"Mothers are the Necessity of Invention"
(This is a 100% paraphrase of Dean Kamen's speech at the 2006 Friends for Life Banquet. And when I mean paraphrase I mean very loosely. I have very limited sound retention, so almost none of this is quoted. Except for the title. He really did say that.)
Dean Kamen began his speech by declaring that there were a lot of myths about the beginnings of the insulin pump. Namely, that he had any intention of actually creating a system to help people live better lives with diabetes. The real reason the insulin pump was invented, he says, was mothers.
When Mr. Kamen was in high school in the mid-70s (I think '76, but I could be wrong), his older brother was in medical school at Yale University. Mr. Kamen's brother was working in a hospital where he was working with some very special patients: babies with cancer. Back then, doctors used chemotherapy pumps to treat patients, but the pumps they used on babies were the same ones they used on adults.
One day, Mr. Kamen's brother called up Mr. Kamen and asked him to create a baby-sized chemotherapy pump. Now, this pump was much bigger than the little pumps that we have today, but they were still much smaller than the pumps they were currently using for cancer babies. Mr. Kamen went back to the basement where he created all of the chemo pumps by hand.
The pumps worked very well and all was good.
Then one day, Mr. Kamen's brother called up Mr. Kamen again and told him that he had another special project. Mr. Kamen's brother said there was a group of doctors who wanted to use this pump for something else.
They wanted to use the pump for people with diabetes.
Mr. Kamen thought this was a silly idea. The pumps were huge (again, much bigger than even the big pumps that we have seen) and you had to wear them all the time, for the rest of your life.
"No one will want to wear this all the time," Mr.

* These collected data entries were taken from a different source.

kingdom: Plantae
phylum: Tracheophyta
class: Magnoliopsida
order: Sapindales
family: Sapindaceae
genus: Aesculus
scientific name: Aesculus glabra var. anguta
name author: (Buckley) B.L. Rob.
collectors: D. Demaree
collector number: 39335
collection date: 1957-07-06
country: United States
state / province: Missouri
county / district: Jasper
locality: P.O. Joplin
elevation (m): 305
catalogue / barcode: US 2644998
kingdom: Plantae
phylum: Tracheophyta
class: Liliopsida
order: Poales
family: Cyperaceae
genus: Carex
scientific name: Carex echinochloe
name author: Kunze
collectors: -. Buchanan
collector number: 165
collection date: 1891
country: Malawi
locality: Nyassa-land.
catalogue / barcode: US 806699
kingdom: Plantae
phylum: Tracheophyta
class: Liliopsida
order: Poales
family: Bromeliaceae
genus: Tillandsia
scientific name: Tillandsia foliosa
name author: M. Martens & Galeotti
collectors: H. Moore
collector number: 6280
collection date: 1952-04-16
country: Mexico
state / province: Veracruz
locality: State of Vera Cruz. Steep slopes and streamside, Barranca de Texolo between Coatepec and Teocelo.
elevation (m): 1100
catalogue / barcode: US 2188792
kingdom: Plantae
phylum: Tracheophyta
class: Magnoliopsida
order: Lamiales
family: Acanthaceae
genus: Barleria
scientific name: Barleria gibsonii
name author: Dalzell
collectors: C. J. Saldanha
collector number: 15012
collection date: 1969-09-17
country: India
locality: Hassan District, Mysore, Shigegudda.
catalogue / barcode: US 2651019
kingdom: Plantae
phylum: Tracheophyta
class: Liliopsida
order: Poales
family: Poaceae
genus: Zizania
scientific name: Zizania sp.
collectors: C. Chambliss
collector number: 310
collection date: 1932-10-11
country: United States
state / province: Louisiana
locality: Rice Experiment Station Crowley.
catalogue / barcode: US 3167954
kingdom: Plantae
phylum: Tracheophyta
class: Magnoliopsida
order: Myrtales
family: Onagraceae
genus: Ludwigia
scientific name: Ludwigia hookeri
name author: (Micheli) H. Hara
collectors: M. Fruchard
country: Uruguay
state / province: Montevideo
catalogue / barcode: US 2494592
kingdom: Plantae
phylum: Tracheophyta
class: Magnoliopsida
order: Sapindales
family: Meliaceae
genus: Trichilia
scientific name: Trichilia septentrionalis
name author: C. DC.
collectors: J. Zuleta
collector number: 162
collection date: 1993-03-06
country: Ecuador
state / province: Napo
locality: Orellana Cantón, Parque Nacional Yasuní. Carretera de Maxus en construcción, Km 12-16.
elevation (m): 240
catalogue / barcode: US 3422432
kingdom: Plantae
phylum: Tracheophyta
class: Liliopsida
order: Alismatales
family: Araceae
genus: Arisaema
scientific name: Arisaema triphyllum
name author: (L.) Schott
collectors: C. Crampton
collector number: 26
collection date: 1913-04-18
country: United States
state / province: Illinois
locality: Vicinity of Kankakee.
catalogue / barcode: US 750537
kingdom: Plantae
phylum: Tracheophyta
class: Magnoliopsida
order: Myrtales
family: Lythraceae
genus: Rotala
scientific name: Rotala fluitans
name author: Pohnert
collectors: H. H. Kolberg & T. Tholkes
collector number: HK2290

Kamen said.
Mr. Kamen's brother said this was for a very special group of people with diabetes, though.
It was for women who wanted to have babies.
As most of you know, it's very hard to for women with diabetes to have healthy babies. It's hard now, and it was almost impossible back then. Having tight control is very, very important and it wasn't at all easy to get that kind of tight control.
Mr. Kamen still thought this was kind of silly. He didn't think anyone would ever want to wear an insulin pump if they didn't have to and certainly not for as long as the women would have to wear it.
Mr. Kamen's brother said, "I don't think you understand. Women who want to have children would wear a bright pink refridgerator if it meant they could have a healthy baby."
So that was that. Mr. Kamen went back to his laboratory where he worked on creating a new pump that could dispense insulin so women could have healthy babies.
Mr. Kamen said that a lot of people think that "necessity is the mother of invention." But that's not true, he says.
"Mothers are the necessity of invention."
So if you have an insulin pump or love someone who wears one, go thank a mother.
(I heard this story- in the lengthier, much more detailed version, while standing next to Nicole Johnson Baker and her freaking cute, most adorable baby in the world, Ava. Needless to say, there were lots of tears.)